Fin avril, l’exécutif national a proposé la motion de blâme du CAD pour son comportement. La motion accusait ces actions du CAD, ainsi qu’un autre commentaire sur les réseaux sociaux, d’être inacceptables et de violer les principes de QS. Les partisans de l’exécutif national ont fait valoir que le CAD est sectaire et polarisant. Les membres ont été massivement d’accord.
Si des femmes blanches mouraient dans des conditions terribles à l’hôpital et qu’un agitateur de Twitter accusait le Québec de féminicide médical, QS aurait-il agi de la même manière? Si Attaran avait qualifié Legault de porc sexiste qui permet effectivement aux femmes du Québec de mourir en ne répondant pas à une flambée de violence conjugale, QS se serait-il aligné avec d’autres partis pour condamner les propos avant de faire autre chose?
La réponse est évidente: le parti aurait utilisé les commentaires pour parler de patriarcat et de féminicide. Les féministes de QS ont toujours lié les problèmes sociaux au patriarcat.
Mais le racisme et le colonialisme sont bien en dehors de l’expérience et de l’expertise des dirigeant.e.s du parti. Et donc, QS répond mal, et peu ou pas d’action politique est entreprise pour intervenir de manière positive lorsque survient un problème critique.
Les victimes de faute professionnelle médicale raciste au Québec les plus médiatisées sont les femmes.

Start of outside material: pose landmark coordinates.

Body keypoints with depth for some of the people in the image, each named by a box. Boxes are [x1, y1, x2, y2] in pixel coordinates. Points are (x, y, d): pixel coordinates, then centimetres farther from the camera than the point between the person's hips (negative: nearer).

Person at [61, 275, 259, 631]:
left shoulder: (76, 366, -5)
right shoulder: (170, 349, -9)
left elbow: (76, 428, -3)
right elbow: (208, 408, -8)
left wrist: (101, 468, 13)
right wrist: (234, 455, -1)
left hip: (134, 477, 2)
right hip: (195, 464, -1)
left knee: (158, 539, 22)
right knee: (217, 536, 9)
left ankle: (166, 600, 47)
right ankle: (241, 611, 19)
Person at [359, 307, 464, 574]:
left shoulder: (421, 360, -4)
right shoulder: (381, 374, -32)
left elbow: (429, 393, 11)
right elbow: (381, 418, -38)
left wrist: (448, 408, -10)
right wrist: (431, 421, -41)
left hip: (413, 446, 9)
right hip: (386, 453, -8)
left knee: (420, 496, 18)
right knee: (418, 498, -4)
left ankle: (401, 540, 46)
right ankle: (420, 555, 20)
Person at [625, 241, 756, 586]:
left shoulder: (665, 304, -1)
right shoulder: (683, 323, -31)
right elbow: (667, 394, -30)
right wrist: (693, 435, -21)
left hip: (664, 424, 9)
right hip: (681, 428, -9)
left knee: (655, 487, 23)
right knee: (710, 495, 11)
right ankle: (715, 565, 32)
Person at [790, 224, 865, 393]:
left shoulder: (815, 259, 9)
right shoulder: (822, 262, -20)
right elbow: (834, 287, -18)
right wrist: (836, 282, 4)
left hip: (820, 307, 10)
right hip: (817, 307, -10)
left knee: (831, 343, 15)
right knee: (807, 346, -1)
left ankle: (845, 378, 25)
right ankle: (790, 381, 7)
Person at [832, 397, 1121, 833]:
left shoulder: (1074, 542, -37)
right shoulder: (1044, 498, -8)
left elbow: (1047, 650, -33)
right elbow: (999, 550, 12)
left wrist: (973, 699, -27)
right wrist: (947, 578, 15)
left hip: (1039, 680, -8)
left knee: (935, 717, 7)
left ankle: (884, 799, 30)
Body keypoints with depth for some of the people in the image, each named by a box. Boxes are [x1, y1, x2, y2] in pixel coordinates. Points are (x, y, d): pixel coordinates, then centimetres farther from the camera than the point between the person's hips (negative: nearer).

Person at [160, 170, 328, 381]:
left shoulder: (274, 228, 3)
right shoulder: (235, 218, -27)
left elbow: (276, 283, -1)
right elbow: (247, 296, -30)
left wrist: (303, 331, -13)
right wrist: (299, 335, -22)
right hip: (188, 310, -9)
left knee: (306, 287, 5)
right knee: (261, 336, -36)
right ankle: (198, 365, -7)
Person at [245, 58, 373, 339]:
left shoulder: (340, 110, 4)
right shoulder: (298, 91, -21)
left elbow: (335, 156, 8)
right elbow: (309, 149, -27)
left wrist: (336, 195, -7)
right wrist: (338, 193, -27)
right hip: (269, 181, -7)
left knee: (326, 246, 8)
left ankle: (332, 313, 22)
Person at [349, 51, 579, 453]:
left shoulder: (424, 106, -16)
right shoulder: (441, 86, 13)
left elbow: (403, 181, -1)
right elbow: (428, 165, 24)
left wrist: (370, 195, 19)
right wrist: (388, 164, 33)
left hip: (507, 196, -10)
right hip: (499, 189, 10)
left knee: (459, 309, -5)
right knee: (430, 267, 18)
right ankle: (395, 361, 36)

La violence médicale est une question absolument féministe, et pourtant le parti s’est rallié aux propos d’Attaran plutôt que de demander justice pour ces femmes. Seul le CAD a relevé un problème sur la réponse de QS. Pour cela, ils ont été punis.
Le week-end dernier a été un coup dur pour la conviction de certains membres de QS que nous pouvons construire une nouvelle nation qui n’est ni raciste ni coloniale à partir de notre nation raciste et coloniale actuelle. Blâmer le CAD est une erreur, non seulement parce que cela montre une obstination au sein de la direction à comprendre le racisme systémique, mais parce qu’il rend impossible pour QS d’être une voix crédible sur le racisme.
Pour que l’antiracisme occupe une place similaire au féminisme dans QS, un changement radical dans la façon dont le parti aborde les questions sociales sera nécessaire. Cela exigera une lutte de pouvoir entre un exécutif national majoritairement blanc et des groupes antiracistes organisés, à la fois à l’intérieur et à l’extérieur du parti. Et surtout, il faudra une réflexion approfondie de la part des féministes blanches, qui ne comprennent pas leur rôle conflictuel d’oppressé et d’oppresseur, de s’ouvrir à la critique et faire de la place pour des perspectives qui remettent en question le statu quo du parti.
Nora Loreto est une écrivaine et militante basée à Québec. Elle est rédactrice en chef de l’Association canadienne des médias syndicaux.